(Saved data entries)
* * * * *

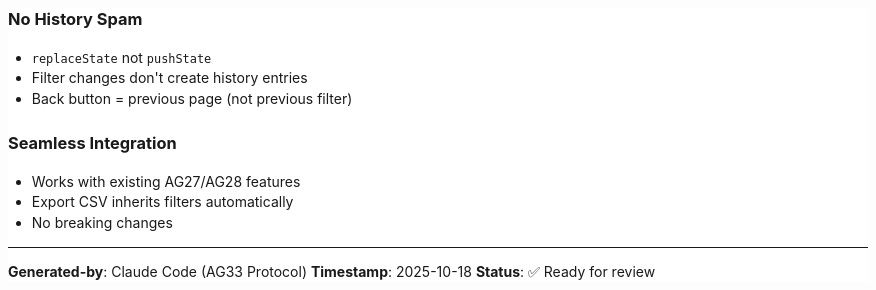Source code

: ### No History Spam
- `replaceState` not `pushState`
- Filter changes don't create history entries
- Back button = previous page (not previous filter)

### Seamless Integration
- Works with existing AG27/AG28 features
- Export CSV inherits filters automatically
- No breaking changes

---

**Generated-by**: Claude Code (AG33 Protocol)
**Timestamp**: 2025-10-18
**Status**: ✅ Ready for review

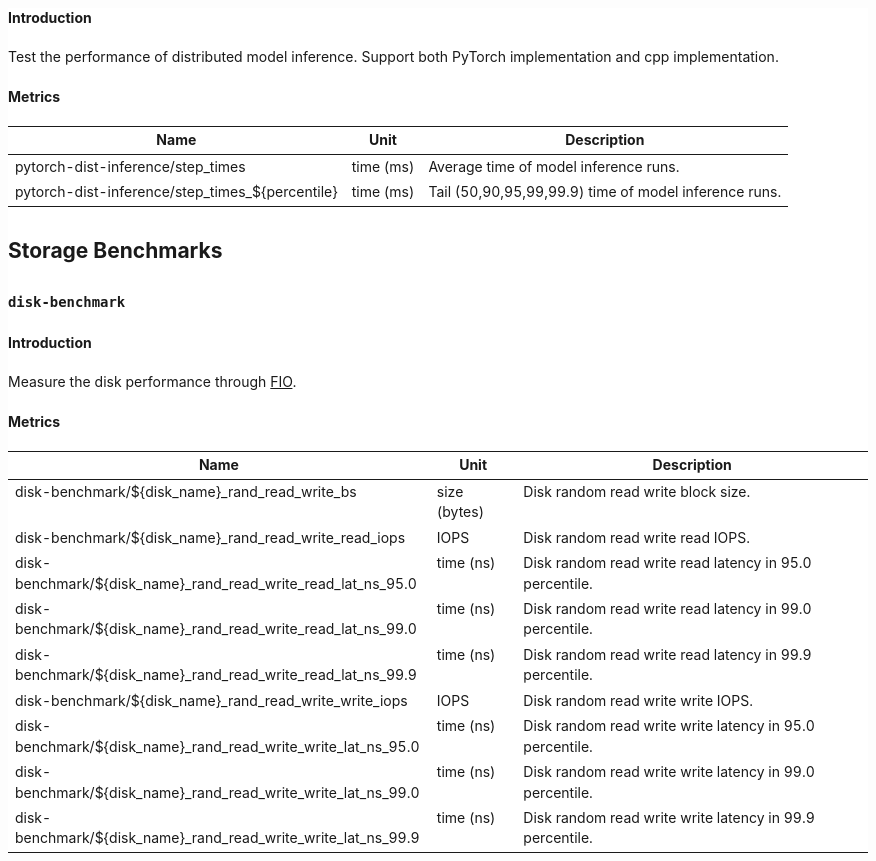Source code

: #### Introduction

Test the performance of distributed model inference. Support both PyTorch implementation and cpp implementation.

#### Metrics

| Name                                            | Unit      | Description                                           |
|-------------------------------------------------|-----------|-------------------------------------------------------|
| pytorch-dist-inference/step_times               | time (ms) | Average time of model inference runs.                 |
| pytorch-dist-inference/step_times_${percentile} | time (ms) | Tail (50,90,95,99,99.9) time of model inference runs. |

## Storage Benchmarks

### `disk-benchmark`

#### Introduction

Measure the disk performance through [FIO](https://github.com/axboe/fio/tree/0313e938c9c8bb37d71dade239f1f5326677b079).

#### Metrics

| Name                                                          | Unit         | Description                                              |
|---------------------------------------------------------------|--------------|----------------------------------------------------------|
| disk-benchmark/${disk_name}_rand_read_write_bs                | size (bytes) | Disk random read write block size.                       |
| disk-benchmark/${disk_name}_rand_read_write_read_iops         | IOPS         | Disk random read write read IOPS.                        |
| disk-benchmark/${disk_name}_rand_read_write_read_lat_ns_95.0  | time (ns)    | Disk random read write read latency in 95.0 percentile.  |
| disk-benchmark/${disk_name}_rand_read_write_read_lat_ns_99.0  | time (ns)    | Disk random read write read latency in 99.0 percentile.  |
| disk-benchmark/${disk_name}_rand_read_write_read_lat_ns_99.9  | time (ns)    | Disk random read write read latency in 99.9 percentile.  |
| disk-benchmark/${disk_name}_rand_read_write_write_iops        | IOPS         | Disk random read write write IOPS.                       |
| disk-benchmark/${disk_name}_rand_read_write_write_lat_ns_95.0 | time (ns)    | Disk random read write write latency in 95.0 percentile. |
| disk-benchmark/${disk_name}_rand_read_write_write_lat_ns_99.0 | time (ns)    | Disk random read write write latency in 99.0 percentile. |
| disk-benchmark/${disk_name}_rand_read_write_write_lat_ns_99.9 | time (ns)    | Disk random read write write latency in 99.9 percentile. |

* * * * *

HOW TO COMPLETE THIS TASK:
Please find every line in the records above that holds the word "runs" and copy it.

RESPONSE:
| pytorch-dist-inference/step_times               | time (ms) | Average time of model inference runs.                 |
| pytorch-dist-inference/step_times_${percentile} | time (ms) | Tail (50,90,95,99,99.9) time of model inference runs. |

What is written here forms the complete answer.